> Problem to solve: Nothing more is wanted than an exact repeat of the data below.

Document layout detection data:
______________________________

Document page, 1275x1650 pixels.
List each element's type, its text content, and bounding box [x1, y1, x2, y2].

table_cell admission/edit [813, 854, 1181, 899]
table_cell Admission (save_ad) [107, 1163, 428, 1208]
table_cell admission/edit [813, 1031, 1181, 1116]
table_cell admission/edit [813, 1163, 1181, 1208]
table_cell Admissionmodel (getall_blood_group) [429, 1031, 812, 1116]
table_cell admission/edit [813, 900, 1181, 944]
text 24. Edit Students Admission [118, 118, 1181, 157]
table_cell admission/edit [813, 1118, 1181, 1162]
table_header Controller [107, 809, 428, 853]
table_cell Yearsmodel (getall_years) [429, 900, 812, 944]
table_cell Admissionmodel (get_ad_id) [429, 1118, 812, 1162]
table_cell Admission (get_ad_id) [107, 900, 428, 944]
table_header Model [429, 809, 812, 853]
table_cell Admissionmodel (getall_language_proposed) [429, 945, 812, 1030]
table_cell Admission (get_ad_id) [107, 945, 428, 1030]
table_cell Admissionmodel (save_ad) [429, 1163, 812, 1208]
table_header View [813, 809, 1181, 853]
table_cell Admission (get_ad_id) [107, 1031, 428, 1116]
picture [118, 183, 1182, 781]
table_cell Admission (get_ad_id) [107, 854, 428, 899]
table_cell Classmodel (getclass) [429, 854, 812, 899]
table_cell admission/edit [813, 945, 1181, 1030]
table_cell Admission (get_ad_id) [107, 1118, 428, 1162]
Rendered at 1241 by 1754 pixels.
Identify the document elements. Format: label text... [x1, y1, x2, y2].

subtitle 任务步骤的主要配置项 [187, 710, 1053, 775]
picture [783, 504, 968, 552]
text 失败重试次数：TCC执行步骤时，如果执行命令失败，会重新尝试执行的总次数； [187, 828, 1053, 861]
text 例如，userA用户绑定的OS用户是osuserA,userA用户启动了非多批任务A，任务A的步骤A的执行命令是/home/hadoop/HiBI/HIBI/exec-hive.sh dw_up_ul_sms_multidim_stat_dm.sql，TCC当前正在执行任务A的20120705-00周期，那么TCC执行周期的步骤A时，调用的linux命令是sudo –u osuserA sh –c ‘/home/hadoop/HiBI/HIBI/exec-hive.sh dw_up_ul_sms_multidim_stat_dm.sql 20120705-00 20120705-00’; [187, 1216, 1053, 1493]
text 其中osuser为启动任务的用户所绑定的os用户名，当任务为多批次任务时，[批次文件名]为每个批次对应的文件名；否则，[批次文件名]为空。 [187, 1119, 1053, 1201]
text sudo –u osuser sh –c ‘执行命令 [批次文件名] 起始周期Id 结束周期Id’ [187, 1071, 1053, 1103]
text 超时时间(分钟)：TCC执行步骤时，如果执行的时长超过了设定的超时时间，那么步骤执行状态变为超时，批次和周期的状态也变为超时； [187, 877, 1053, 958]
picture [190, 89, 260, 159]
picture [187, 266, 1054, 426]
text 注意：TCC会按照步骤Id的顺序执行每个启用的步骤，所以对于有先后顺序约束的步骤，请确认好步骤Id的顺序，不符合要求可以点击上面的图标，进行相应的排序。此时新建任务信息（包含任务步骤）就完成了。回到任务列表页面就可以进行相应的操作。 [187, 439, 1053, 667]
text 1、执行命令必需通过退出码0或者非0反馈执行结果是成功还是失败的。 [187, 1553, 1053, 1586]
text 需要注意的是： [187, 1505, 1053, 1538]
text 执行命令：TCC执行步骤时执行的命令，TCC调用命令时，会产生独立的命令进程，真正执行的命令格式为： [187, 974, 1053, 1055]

______________________________

> Solution to the problem:
Document page, 1275x1650 pixels.
List each element's type, its text content, and bounding box [x1, y1, x2, y2].

table_cell admission/edit [813, 854, 1181, 899]
table_cell Admission (save_ad) [107, 1163, 428, 1208]
table_cell admission/edit [813, 1031, 1181, 1116]
table_cell admission/edit [813, 1163, 1181, 1208]
table_cell Admissionmodel (getall_blood_group) [429, 1031, 812, 1116]
table_cell admission/edit [813, 900, 1181, 944]
text 24. Edit Students Admission [118, 118, 1181, 157]
table_cell admission/edit [813, 1118, 1181, 1162]
table_header Controller [107, 809, 428, 853]
table_cell Yearsmodel (getall_years) [429, 900, 812, 944]
table_cell Admissionmodel (get_ad_id) [429, 1118, 812, 1162]
table_cell Admission (get_ad_id) [107, 900, 428, 944]
table_header Model [429, 809, 812, 853]
table_cell Admissionmodel (getall_language_proposed) [429, 945, 812, 1030]
table_cell Admission (get_ad_id) [107, 945, 428, 1030]
table_cell Admissionmodel (save_ad) [429, 1163, 812, 1208]
table_header View [813, 809, 1181, 853]
table_cell Admission (get_ad_id) [107, 1031, 428, 1116]
picture [118, 183, 1182, 781]
table_cell Admission (get_ad_id) [107, 854, 428, 899]
table_cell Classmodel (getclass) [429, 854, 812, 899]
table_cell admission/edit [813, 945, 1181, 1030]
table_cell Admission (get_ad_id) [107, 1118, 428, 1162]
Rendered at 1241 by 1754 pixels.
Identify the document elements. Format: label text... [x1, y1, x2, y2].

subtitle 任务步骤的主要配置项 [187, 710, 1053, 775]
picture [783, 504, 968, 552]
text 失败重试次数：TCC执行步骤时，如果执行命令失败，会重新尝试执行的总次数； [187, 828, 1053, 861]
text 例如，userA用户绑定的OS用户是osuserA,userA用户启动了非多批任务A，任务A的步骤A的执行命令是/home/hadoop/HiBI/HIBI/exec-hive.sh dw_up_ul_sms_multidim_stat_dm.sql，TCC当前正在执行任务A的20120705-00周期，那么TCC执行周期的步骤A时，调用的linux命令是sudo –u osuserA sh –c ‘/home/hadoop/HiBI/HIBI/exec-hive.sh dw_up_ul_sms_multidim_stat_dm.sql 20120705-00 20120705-00’; [187, 1216, 1053, 1493]
text 其中osuser为启动任务的用户所绑定的os用户名，当任务为多批次任务时，[批次文件名]为每个批次对应的文件名；否则，[批次文件名]为空。 [187, 1119, 1053, 1201]
text sudo –u osuser sh –c ‘执行命令 [批次文件名] 起始周期Id 结束周期Id’ [187, 1071, 1053, 1103]
text 超时时间(分钟)：TCC执行步骤时，如果执行的时长超过了设定的超时时间，那么步骤执行状态变为超时，批次和周期的状态也变为超时； [187, 877, 1053, 958]
picture [190, 89, 260, 159]
picture [187, 266, 1054, 426]
text 注意：TCC会按照步骤Id的顺序执行每个启用的步骤，所以对于有先后顺序约束的步骤，请确认好步骤Id的顺序，不符合要求可以点击上面的图标，进行相应的排序。此时新建任务信息（包含任务步骤）就完成了。回到任务列表页面就可以进行相应的操作。 [187, 439, 1053, 667]
text 1、执行命令必需通过退出码0或者非0反馈执行结果是成功还是失败的。 [187, 1553, 1053, 1586]
text 需要注意的是： [187, 1505, 1053, 1538]
text 执行命令：TCC执行步骤时执行的命令，TCC调用命令时，会产生独立的命令进程，真正执行的命令格式为： [187, 974, 1053, 1055]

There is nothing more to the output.